The Movement of Inventory
Supply
chain management encompasses the movement of products or services through
various organisations within the supply chain to reach the end consumer. The
complexity of the supply chain varies depending on the industrial sector and
the specific products or services involved.
Logistics
refers to the movement of products, inventory, or services into (inbound),
through (materials handling) and out (outbound) of an organisation and deals
with the following elements of the supply chain:
- Inward
transport (inbound logistics from suppliers).
- Receiving
(goods in).
- Warehousing
or stores (warehouse management).
- Stock
control (inventory management).
- Order
picking (order assembly).
- Materials
handling (into, from and between processes).
- Outward
transport (outbound logistics, delivering to customers).
- Physical
distribution management (delivery to customers or consumers).
- Recycling,
returns, and waste disposal (reverse logistics).
- Location
(management of materials flows between the organisation's sites).
- Communication
(management of inventory data and order tracking).
The
function of logistics depends on how it is managed and organised within an
organisation, and it may or may not encompass all the elements mentioned above.
Logistics could also involve other aspects of the supply chain, such as
purchasing or procurement. However, purchasing or procurement is a separate function
that collaborates closely with logistics.
Electronic Point of Sale Technology
Ordering
or purchasing the exact amount of inventory needed to fulfil daily orders
originated in the farming industry, where food distributors aimed to reduce
food wastage. Supermarket chains used electronic point of sale (EPOS)
technology to order food products until 17:00 on day one for overnight delivery
to the food distributors' sorting hub. The food inventory would then be sorted
into distribution routes and delivered to the supermarkets by 08:00 on day two.
Various
theories exist regarding the origins of cross-docking. However, cross-docking
originated as a transport process when parcel services began handling the
delivery of packages for the public. It involved collecting packages, bringing
them to a central sorting hub, re-sorting them for delivery routes, and then
delivering them to their final destination without storing them.
The
hub was a covered location for unloading, sorting, and reloading vehicles.
Cross-docking involves moving materials or customer orders through an
organisation without physically storing inventory. The organisation manages
customer sales orders and purchase order processing elements in a stockless
operation.
Managed
inventory is a crucial part of logistics within an organisation, enabling it to
decouple the vagaries of demand from the fulfilment of customer sales orders.

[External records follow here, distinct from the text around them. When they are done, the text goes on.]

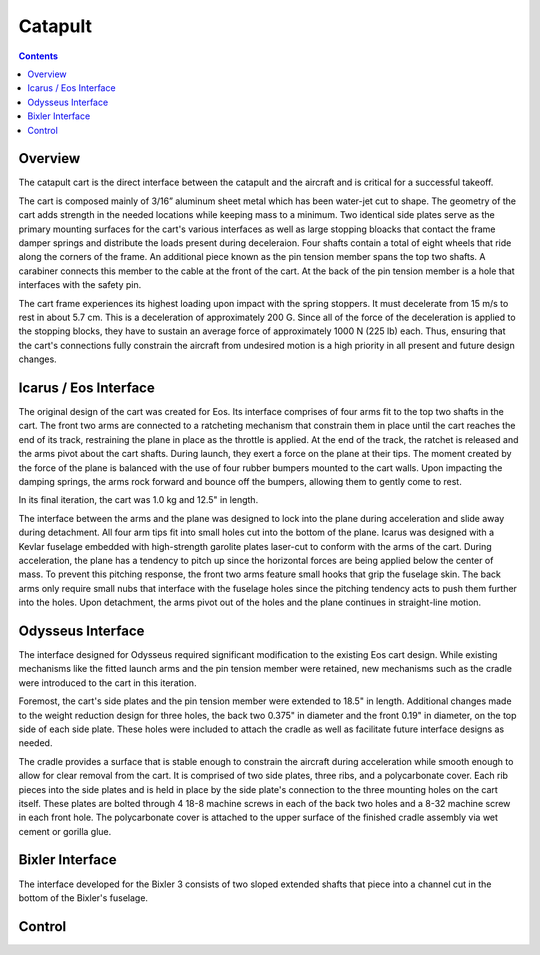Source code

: Catapult
=========

.. contents::

Overview
---------

The catapult cart is the direct interface between the catapult and the aircraft and is critical for a successful takeoff.

The cart is composed mainly of 3/16” aluminum sheet metal which has been water-jet cut to shape. The geometry of the cart adds strength in the needed locations while keeping mass to a minimum. Two identical side plates serve as the primary mounting surfaces for the cart's various interfaces as well as large stopping bloacks that contact the frame damper springs and distribute the loads present during deceleraion. Four shafts contain a total of eight wheels that ride along the corners of the frame. An additional piece known as the pin tension member spans the top two shafts. A carabiner connects this member to the cable at the front of the cart. At the back of the pin tension member is a hole that interfaces with the safety pin.

The cart frame experiences its highest loading upon impact with the spring stoppers. It must decelerate from 15 m/s to rest in about 5.7 cm. This is a deceleration of approximately 200 G. Since all of the force of the deceleration is applied to the stopping blocks, they have to sustain an average force of approximately 1000 N (225 lb) each. Thus, ensuring that the cart's connections fully constrain the aircraft from undesired motion is a high priority in all present and future design changes.


Icarus / Eos Interface
-----------------------

.. image:: images/eos_cart.png
	:align: center

The original design of the cart was created for Eos. Its interface comprises of four arms fit to the top two shafts in the cart. The front two arms are connected to a ratcheting mechanism that constrain them in place until the cart reaches the end of its track, restraining the plane in place as the throttle is applied. At the end of the track, the ratchet is released and the arms pivot about the cart shafts. During launch, they exert a force on the plane at their tips. The moment created by the force of the plane is balanced with the use of four rubber bumpers mounted to the cart walls. Upon impacting the damping springs, the arms rock forward and bounce off the bumpers, allowing them to gently come to rest.

In its final iteration, the cart was 1.0 kg and 12.5" in length.

The interface between the arms and the plane was designed to lock into the plane during acceleration and slide away during detachment. All four arm tips fit into small holes cut into the bottom of the plane. Icarus was designed with a Kevlar fuselage embedded with high-strength garolite plates laser-cut to conform with the arms of the cart. During acceleration, the plane has a tendency to pitch up since the horizontal forces are being applied below the center of mass. To prevent this pitching response, the front two arms feature small hooks that grip the fuselage skin. The back arms only require small nubs that interface with the fuselage holes since the pitching tendency acts to push them further into the holes. Upon detachment, the arms pivot out of the holes and the plane continues in straight-line motion.


Odysseus Interface
-------------------

.. image:: images/odysseus_cart.png
	:align: center

The interface designed for Odysseus required significant modification to the existing Eos cart design. While existing mechanisms like the fitted launch arms and the pin tension member were retained, new mechanisms such as the cradle were introduced to the cart in this iteration.

Foremost, the cart's side plates and the pin tension member were extended to 18.5" in length. Additional changes made to the weight reduction design for three holes, the back two 0.375" in diameter and the front 0.19" in diameter, on the top side of each side plate. These holes were included to attach the cradle as well as facilitate future interface designs as needed.

The cradle provides a surface that is stable enough to constrain the aircraft during acceleration while smooth enough to allow for clear removal from the cart. It is comprised of two side plates, three ribs, and a polycarbonate cover. Each rib pieces into the side plates and is held in place by the side plate's connection to the three mounting holes on the cart itself. These plates are bolted through 4 18-8 machine screws in each of the back two holes and a 8-32 machine screw in each front hole. The polycarbonate cover is attached to the upper surface of the finished cradle assembly via wet cement or gorilla glue.


Bixler Interface
-----------------
.. image:: images/bixler-rough.jpg
	:align: center

The interface developed for the Bixler 3 consists of two sloped extended shafts that piece into a channel cut in the bottom of the Bixler's fuselage.


Control
-------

Inventory allows customer sales orders to be fulfilled within an organisation's
customers' requirements.
It
is a resource that will enable the "oil" on the conveyor belt
movement of products or services to smooth the flow of goods through the
organisation at minimum cost whilst achieving the highest levels of customer
service.
However,
the amount of inventory an organisation invests in is directly proportional to
the level of customer service it can achieve. The higher the level of
inventory, the higher the level of service that an organisation can achieve.
Inventory Control
If
the amount of inventory is allowed to increase unchecked, the organisation's
cash flow and profitability will be compromised to the extent that the
organisation's commercial viability could be put at risk. The role of logistics
is to manage the amount of inventory to maximise customer service while
minimising the amount of inventory to protect the organisation's financial
resources.
In
managing the amount of inventory within the organisation, the logistics
function manages the resources of inventory by:
- Creating
an inventory policy that guides the purchasing function to manage the
goods the organisation makes to maximise customer service through the
minimum amount of inventory, thus reducing the costs of and capital tied
up in inventory.
- Monitoring
the amount of raw materials, parts, sub-assemblies, and finished goods by
setting minimum, maximum, reorder points, and batch quantities to be
purchased.
- Auditing
the overall costs of inventory, such as capital tied up in stock, wastage
through obsolescence, damages, pilferage, packaging materials used and the
utilisation of storage facilities to reduce costs to a minimum whilst
maximising the utility of stock.
- Administering
stock levels to ensure that sales order processing and purchase order
costs are minimised regarding the resources used to receive, store, and
assemble customer orders. This includes minimising the inbound and
outbound transport costs of transporting the inventory from the supply
base to the customer.
- Controlling
the receipt, storage, and picking of inventory to ensure the timely
dispatch of customer sales orders so that customers receive their products
or services within the time parameters that they have requested.
- Acting
to maximise customer service to the mutual benefit of customers and the
organisation, ensuring turnover, sales, and profitability levels are
achieved and maximised to guarantee the long-term commercial viability of
the organisation by creating a competitive advantage within the
marketplace.
- Increasing
the efficiency and effectiveness of the organisation's planning function
by determining the size, batch quantities, and order paginations of the
organisation's inventory to decrease handling, transport, and packing
costs while increasing the “on time in full” (OTIF) delivery of sales
orders to meet the customer's requirements.
Inventory
management requires careful handling and supervision to optimise customer
service levels and operational efficiency. This involves effectively managing
the flow of materials into, through, and out of the organisation to minimise
costs and the amount of capital tied up in inventory.